* **Ações a realizar**
1. Passe para inglês esta frase do texto sobre a clareza das leis penais: "Produzidas estas abreviadas considerações interessa então traçar o figurino do crime em apreço."
2. Prossiga o texto sobre a clareza das leis penais, começando logo depois da sua última frase.

* **Documento de origem**

-.-.-

Quer uma quer outra das referidas técnicas não constitui, contudo, expediente proibido de tipificação, desde que fiquem claramente definidos os pressupostos da infracção, e, em caso de alguma indeterminação, que o modelo se contenha dentro dos limites do razoável, por forma a permitir uma interpretação da norma ainda dentro dos conteúdos do preceito incriminador.
Isto é: a valoração jurídico-criminal dos comportamentos deve ser formulada de maneira tanto quanto possível precisa e que não ofereça dúvidas relativamente às expressões da vida humana que, na perspectiva do legislador, encarnam a negação dos valores jurídico- - criminais.
Como referimos em outro lugar, «as leis penais devem ser redigidos com a maior clareza possível, para que tanto o seu conteúdo como os seus limites se possam deduzir, o mais exactamente possível, do texto legal, uma vez que o grau de vincularão do juiz à norma jurídica se determina pelo grau de exactidão com que a vontade comum se consegue exprimir na lei» (Noções Elementares do Direito Penal de Macau, 9).
Produzidas estas abreviadas considerações interessa então traçar o figurino do crime em apreço.

-.-.-

* **Entradas fornecidas**

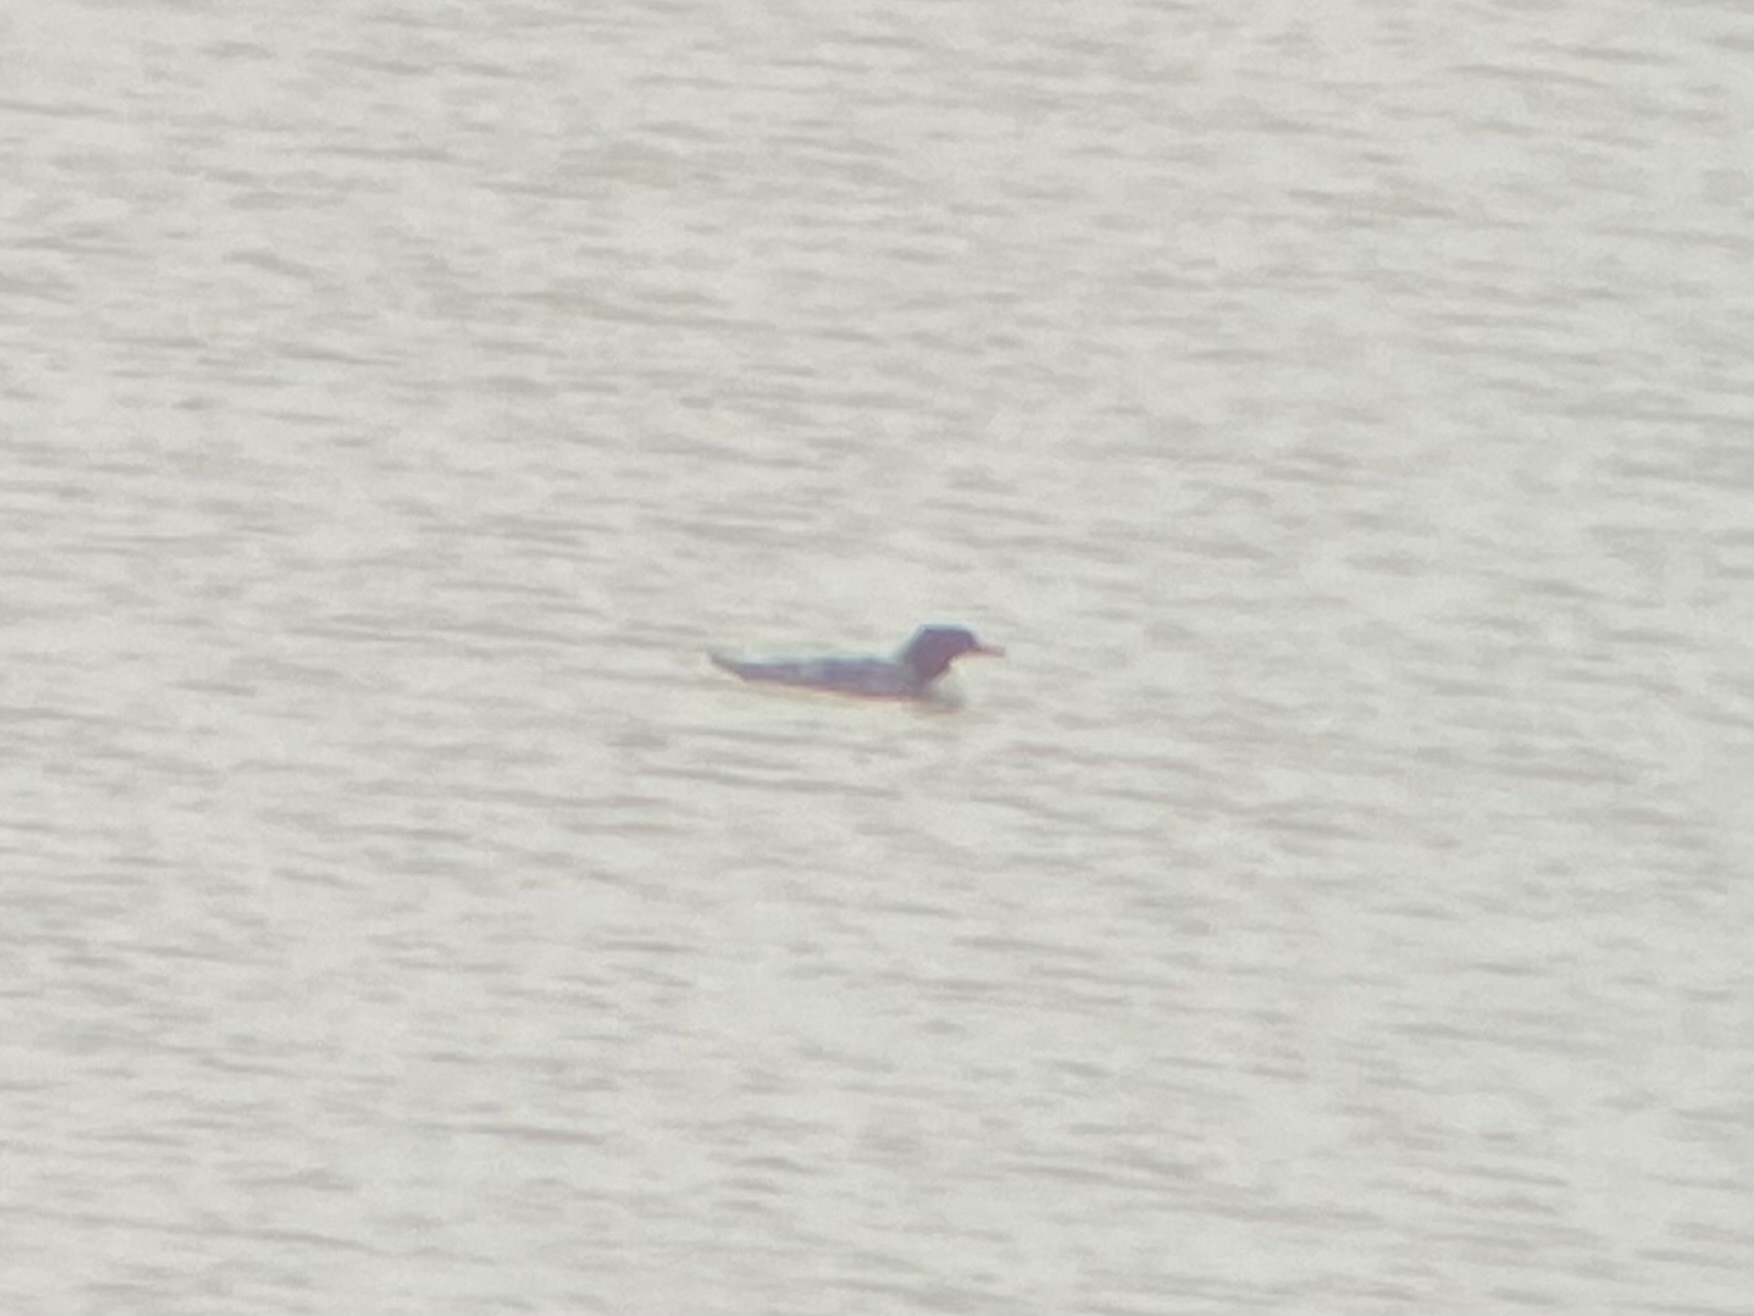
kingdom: Animalia
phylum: Chordata
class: Aves
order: Anseriformes
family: Anatidae
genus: Mergus
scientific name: Mergus merganser
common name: Common merganser
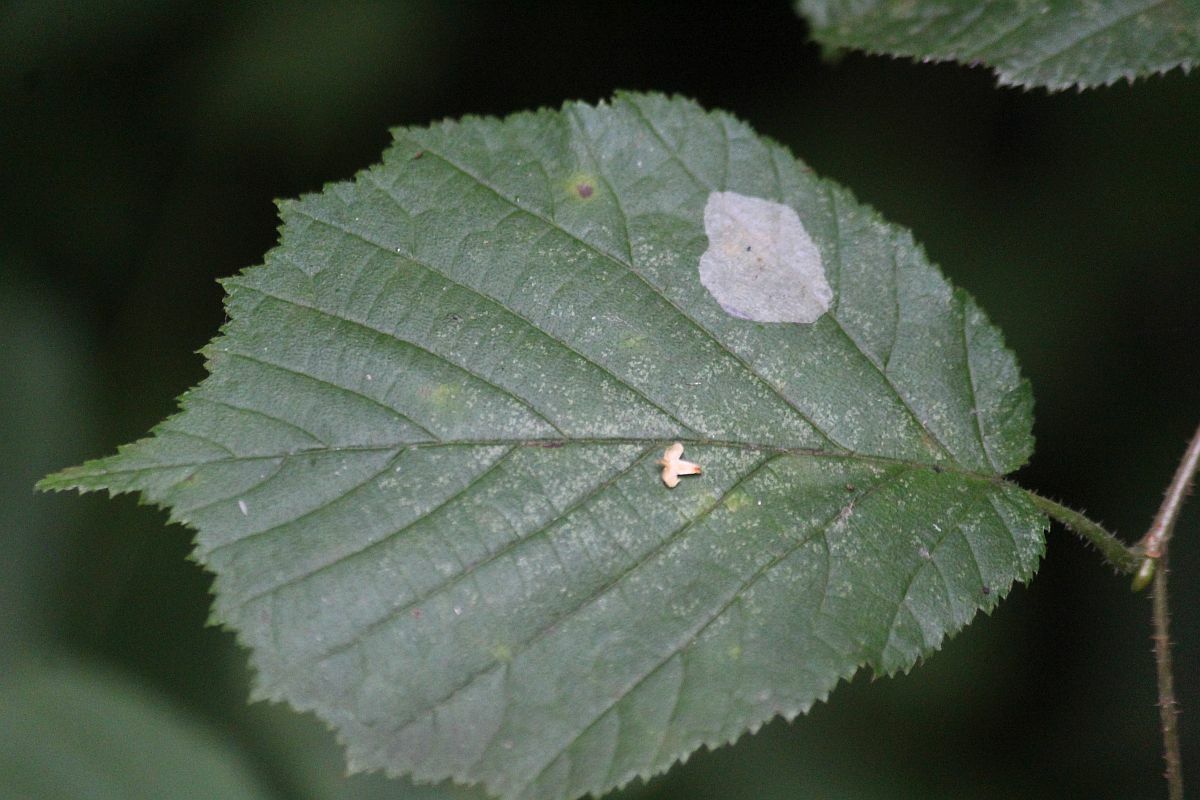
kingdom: Animalia
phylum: Arthropoda
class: Insecta
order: Lepidoptera
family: Gracillariidae
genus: Phyllonorycter
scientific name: Phyllonorycter coryli
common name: Nut-leaf blister moth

-.-.-

* **Resultados por tarefa**
1. Having set out these brief remarks, it is now worth outlining the shape of the crime under consideration.

2.
Usualmente constroi-se o delito de associação criminosa a partir da conjunção de três marcos essenciais: o elemento organizativo - ou seja, uma recíproca conjugação de vontades, em que os elementos integrantes dão a dua adesão expressa ou tácita com vista à finalidade colectiva, ainda que esses elementos nunca se tenham encontrado nem se conheçam. Para usar as palavras de NELSON HUGRIA, o elemento organizativo tem-se por verificado ainda que haja «uma organização social rudimentar, a caracterizar-se apenas pela continuada vontade de um esforço comum» (Comentários ao Código Penal Brasileiro, IX, 177 e ss.); o elemento de estabilidade associativa - isto é, a intenção de manter, no tempo, uma actividade criminosa estável, mesmo que concretamente assim não venha a acontecer; o elemento da finalidade criminosa - traduzido numa conjugação de vontades visando a obtenção de vantagens ilícitas ou a prática de crimes perfeitamente identificados na lei.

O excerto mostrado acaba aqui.